:: Source information

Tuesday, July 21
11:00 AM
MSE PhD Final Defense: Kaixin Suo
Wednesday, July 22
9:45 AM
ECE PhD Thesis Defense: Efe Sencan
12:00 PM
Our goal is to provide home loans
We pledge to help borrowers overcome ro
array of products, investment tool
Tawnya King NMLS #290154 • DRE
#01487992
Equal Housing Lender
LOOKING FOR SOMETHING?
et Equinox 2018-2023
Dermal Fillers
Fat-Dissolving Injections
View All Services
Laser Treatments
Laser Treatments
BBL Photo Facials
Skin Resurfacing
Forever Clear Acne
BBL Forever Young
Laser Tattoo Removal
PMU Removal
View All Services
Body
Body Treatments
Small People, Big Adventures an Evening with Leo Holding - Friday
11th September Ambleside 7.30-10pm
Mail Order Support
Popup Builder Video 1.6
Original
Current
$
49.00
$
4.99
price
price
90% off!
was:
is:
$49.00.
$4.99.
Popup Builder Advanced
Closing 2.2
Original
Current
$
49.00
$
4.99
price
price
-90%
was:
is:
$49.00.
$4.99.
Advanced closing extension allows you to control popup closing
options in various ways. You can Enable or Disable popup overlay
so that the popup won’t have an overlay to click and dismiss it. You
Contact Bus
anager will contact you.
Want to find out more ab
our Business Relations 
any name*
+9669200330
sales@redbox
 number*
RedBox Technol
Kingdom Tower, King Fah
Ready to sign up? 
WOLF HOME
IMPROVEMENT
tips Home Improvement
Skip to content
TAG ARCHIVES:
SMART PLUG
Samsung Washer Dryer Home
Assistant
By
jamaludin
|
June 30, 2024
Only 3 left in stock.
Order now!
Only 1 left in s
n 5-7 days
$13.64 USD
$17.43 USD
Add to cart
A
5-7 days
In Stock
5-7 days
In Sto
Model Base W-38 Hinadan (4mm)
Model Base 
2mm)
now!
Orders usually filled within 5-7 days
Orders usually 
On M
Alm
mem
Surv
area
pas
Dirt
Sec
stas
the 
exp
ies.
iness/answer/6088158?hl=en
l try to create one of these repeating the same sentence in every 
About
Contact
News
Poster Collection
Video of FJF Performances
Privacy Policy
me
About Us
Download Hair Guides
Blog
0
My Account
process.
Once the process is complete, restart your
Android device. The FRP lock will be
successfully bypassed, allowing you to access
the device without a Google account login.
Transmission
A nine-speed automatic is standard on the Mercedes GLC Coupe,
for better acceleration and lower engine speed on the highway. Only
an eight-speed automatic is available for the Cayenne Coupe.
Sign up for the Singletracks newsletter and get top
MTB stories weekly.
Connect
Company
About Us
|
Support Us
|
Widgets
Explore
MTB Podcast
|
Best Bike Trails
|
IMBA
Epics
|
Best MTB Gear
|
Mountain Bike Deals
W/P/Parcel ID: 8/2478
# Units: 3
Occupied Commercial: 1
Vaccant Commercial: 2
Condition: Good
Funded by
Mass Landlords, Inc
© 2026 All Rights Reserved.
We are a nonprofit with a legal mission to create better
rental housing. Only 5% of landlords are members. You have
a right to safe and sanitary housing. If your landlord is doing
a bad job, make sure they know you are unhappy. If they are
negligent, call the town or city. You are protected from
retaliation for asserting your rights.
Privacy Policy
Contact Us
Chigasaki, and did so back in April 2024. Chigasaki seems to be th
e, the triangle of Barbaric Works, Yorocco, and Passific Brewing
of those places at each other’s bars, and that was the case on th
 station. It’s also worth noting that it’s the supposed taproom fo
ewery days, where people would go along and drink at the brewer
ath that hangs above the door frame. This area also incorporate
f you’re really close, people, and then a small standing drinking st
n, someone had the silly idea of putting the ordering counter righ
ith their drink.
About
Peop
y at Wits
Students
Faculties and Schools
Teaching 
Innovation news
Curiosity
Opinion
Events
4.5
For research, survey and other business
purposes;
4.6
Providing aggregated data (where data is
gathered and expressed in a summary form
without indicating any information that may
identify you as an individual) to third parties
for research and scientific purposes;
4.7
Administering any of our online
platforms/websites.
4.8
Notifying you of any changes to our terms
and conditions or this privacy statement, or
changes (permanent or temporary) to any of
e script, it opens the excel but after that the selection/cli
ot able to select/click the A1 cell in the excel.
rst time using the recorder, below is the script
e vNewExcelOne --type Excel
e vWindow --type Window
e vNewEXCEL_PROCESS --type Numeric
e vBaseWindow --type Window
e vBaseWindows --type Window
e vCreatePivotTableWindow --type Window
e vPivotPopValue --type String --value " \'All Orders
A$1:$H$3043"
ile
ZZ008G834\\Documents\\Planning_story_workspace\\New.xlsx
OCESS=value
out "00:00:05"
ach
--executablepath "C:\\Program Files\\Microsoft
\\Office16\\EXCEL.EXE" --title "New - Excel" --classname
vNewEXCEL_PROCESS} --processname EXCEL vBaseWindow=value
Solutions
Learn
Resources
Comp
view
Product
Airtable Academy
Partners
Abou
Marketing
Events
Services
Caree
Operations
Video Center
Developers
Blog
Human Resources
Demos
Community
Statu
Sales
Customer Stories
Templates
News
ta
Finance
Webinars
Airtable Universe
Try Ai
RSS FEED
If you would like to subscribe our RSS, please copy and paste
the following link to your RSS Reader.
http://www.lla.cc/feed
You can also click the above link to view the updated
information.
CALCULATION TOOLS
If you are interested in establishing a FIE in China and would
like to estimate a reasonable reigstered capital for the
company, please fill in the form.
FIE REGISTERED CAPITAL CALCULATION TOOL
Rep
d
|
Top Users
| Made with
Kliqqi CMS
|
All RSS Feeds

::::

What you need to do >> Copy all the lines above with no changes.

Solution for this exercise >>
Tuesday, July 21
11:00 AM
MSE PhD Final Defense: Kaixin Suo
Wednesday, July 22
9:45 AM
ECE PhD Thesis Defense: Efe Sencan
12:00 PM
Our goal is to provide home loans
We pledge to help borrowers overcome ro
array of products, investment tool
Tawnya King NMLS #290154 • DRE
#01487992
Equal Housing Lender
LOOKING FOR SOMETHING?
et Equinox 2018-2023
Dermal Fillers
Fat-Dissolving Injections
View All Services
Laser Treatments
Laser Treatments
BBL Photo Facials
Skin Resurfacing
Forever Clear Acne
BBL Forever Young
Laser Tattoo Removal
PMU Removal
View All Services
Body
Body Treatments
Small People, Big Adventures an Evening with Leo Holding - Friday
11th September Ambleside 7.30-10pm
Mail Order Support
Popup Builder Video 1.6
Original
Current
$
49.00
$
4.99
price
price
90% off!
was:
is:
$49.00.
$4.99.
Popup Builder Advanced
Closing 2.2
Original
Current
$
49.00
$
4.99
price
price
-90%
was:
is:
$49.00.
$4.99.
Advanced closing extension allows you to control popup closing
options in various ways. You can Enable or Disable popup overlay
so that the popup won’t have an overlay to click and dismiss it. You
Contact Bus
anager will contact you.
Want to find out more ab
our Business Relations 
any name*
+9669200330
sales@redbox
 number*
RedBox Technol
Kingdom Tower, King Fah
Ready to sign up? 
WOLF HOME
IMPROVEMENT
tips Home Improvement
Skip to content
TAG ARCHIVES:
SMART PLUG
Samsung Washer Dryer Home
Assistant
By
jamaludin
|
June 30, 2024
Only 3 left in stock.
Order now!
Only 1 left in s
n 5-7 days
$13.64 USD
$17.43 USD
Add to cart
A
5-7 days
In Stock
5-7 days
In Sto
Model Base W-38 Hinadan (4mm)
Model Base 
2mm)
now!
Orders usually filled within 5-7 days
Orders usually 
On M
Alm
mem
Surv
area
pas
Dirt
Sec
stas
the 
exp
ies.
iness/answer/6088158?hl=en
l try to create one of these repeating the same sentence in every 
About
Contact
News
Poster Collection
Video of FJF Performances
Privacy Policy
me
About Us
Download Hair Guides
Blog
0
My Account
process.
Once the process is complete, restart your
Android device. The FRP lock will be
successfully bypassed, allowing you to access
the device without a Google account login.
Transmission
A nine-speed automatic is standard on the Mercedes GLC Coupe,
for better acceleration and lower engine speed on the highway. Only
an eight-speed automatic is available for the Cayenne Coupe.
Sign up for the Singletracks newsletter and get top
MTB stories weekly.
Connect
Company
About Us
|
Support Us
|
Widgets
Explore
MTB Podcast
|
Best Bike Trails
|
IMBA
Epics
|
Best MTB Gear
|
Mountain Bike Deals
W/P/Parcel ID: 8/2478
# Units: 3
Occupied Commercial: 1
Vaccant Commercial: 2
Condition: Good
Funded by
Mass Landlords, Inc
© 2026 All Rights Reserved.
We are a nonprofit with a legal mission to create better
rental housing. Only 5% of landlords are members. You have
a right to safe and sanitary housing. If your landlord is doing
a bad job, make sure they know you are unhappy. If they are
negligent, call the town or city. You are protected from
retaliation for asserting your rights.
Privacy Policy
Contact Us
Chigasaki, and did so back in April 2024. Chigasaki seems to be th
e, the triangle of Barbaric Works, Yorocco, and Passific Brewing
of those places at each other’s bars, and that was the case on th
 station. It’s also worth noting that it’s the supposed taproom fo
ewery days, where people would go along and drink at the brewer
ath that hangs above the door frame. This area also incorporate
f you’re really close, people, and then a small standing drinking st
n, someone had the silly idea of putting the ordering counter righ
ith their drink.
About
Peop
y at Wits
Students
Faculties and Schools
Teaching 
Innovation news
Curiosity
Opinion
Events
4.5
For research, survey and other business
purposes;
4.6
Providing aggregated data (where data is
gathered and expressed in a summary form
without indicating any information that may
identify you as an individual) to third parties
for research and scientific purposes;
4.7
Administering any of our online
platforms/websites.
4.8
Notifying you of any changes to our terms
and conditions or this privacy statement, or
changes (permanent or temporary) to any of
e script, it opens the excel but after that the selection/cli
ot able to select/click the A1 cell in the excel.
rst time using the recorder, below is the script
e vNewExcelOne --type Excel
e vWindow --type Window
e vNewEXCEL_PROCESS --type Numeric
e vBaseWindow --type Window
e vBaseWindows --type Window
e vCreatePivotTableWindow --type Window
e vPivotPopValue --type String --value " \'All Orders
A$1:$H$3043"
ile
ZZ008G834\\Documents\\Planning_story_workspace\\New.xlsx
OCESS=value
out "00:00:05"
ach
--executablepath "C:\\Program Files\\Microsoft
\\Office16\\EXCEL.EXE" --title "New - Excel" --classname
vNewEXCEL_PROCESS} --processname EXCEL vBaseWindow=value
Solutions
Learn
Resources
Comp
view
Product
Airtable Academy
Partners
Abou
Marketing
Events
Services
Caree
Operations
Video Center
Developers
Blog
Human Resources
Demos
Community
Statu
Sales
Customer Stories
Templates
News
ta
Finance
Webinars
Airtable Universe
Try Ai
RSS FEED
If you would like to subscribe our RSS, please copy and paste
the following link to your RSS Reader.
http://www.lla.cc/feed
You can also click the above link to view the updated
information.
CALCULATION TOOLS
If you are interested in establishing a FIE in China and would
like to estimate a reasonable reigstered capital for the
company, please fill in the form.
FIE REGISTERED CAPITAL CALCULATION TOOL
Rep
d
|
Top Users
| Made with
Kliqqi CMS
|
All RSS Feeds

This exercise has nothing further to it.